**ACTIVITY 1**
Which sentences in the account of leaving Josh and later being widowed contain the phrase "at the same time"? Quote each one in full.
**ACTIVITY 2**
Continue the account of leaving Josh and later being widowed, starting right after its final sentence.

**SELECTED EXTRACT**
##########
If I were to get into all the nitty gritty of Josh and me, I would be here all day. I could write a book on it, honestly. I don’t feel like delving into all those because it got so much worse. That added up to why I knew it was time to get out. I hate that it took me so long to realize it, but my children were my backbone because there was an incident, and I saw that it would start to bleed over to them. I guess I was okay in some sick way with me being treated like that, but I was not OK with them being mistreated. I won’t get into it right now, but a pivotal incident made me put my foot down, and I was done. I took one of the worst beatings that night, but it was worth it because that was the day it was over and for good. It wasn’t the last physical assault I endured by any means, but it was the one that I let him know I was not staying in this over. And he knew I meant it. Once I healed, I went without his knowing and started getting papers drawn up. I was moving in silence but with intent.
So, the second time I experienced being a widow was very different from the first. My ability to process that loss has been different in so many ways. I had to process that loss long before he died. It wasn’t easier, but it was at the same time. I guess maybe I had adjusted to the notion that it was over. I didn’t know he was going to pass away, nor did I want that. His cirrhosis was coming, but he suddenly got sick. He had been told for years he needed to quit drinking, but at the same time, I wasn’t aware that it was the end till it was the end. I had not exactly prepared for that part. At the same time, I will always love him as a person because he was the father of my children. My trauma bond was gone, and I was not “in love” with him. I didn’t file the papers only because he was sick. I remember towards the end, when he was in the hospital before he came home on hospice, he had said, “So we aren’t getting a divorce,” and I affirmed to him that we were not. I don’t know how he took that, but it gave him peace. I tried to make that as easy on him as possible. I knew what the end held, but I am not sure he did then.
##########
**DATA UNDER STUDY**

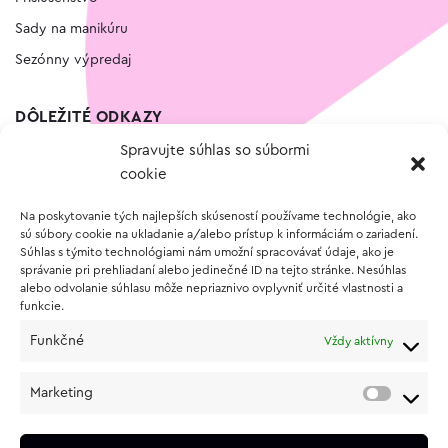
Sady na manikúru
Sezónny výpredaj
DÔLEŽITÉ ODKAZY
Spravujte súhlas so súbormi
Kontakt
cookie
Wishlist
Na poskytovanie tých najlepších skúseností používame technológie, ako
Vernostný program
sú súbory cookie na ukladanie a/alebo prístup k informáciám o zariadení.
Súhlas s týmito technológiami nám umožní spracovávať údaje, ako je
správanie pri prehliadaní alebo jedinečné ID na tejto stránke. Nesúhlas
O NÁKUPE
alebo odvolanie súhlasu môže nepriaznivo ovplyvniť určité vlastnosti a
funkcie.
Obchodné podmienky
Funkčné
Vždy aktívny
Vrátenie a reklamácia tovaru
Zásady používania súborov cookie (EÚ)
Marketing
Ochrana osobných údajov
##########
**OUTPUT 1**
- "It wasn’t easier, but it was at the same time."
- "He had been told for years he needed to quit drinking, but at the same time, I wasn’t aware that it was the end till it was the end."
- "At the same time, I will always love him as a person because he was the father of my children."

**OUTPUT 2**
Loss is such a topic for me. I think I am sort of spent on talking about it right now. It has just been on my mind. Well, how I personally have coped with and processed it has been on my mind. Obviously, this is due to the topic tonight. I am sure we will get deeper into that later. It will be interesting to hear other people’s experiences, not just with death-type losses but with all losses in that realm.
It is almost 6 a.m. I have to get life moving today. I hope you all have an amazing day! This is kind of a rushed rendition. I will get deeper into it over time. There is just a lot, and I don’t always feel like delving into it deeply.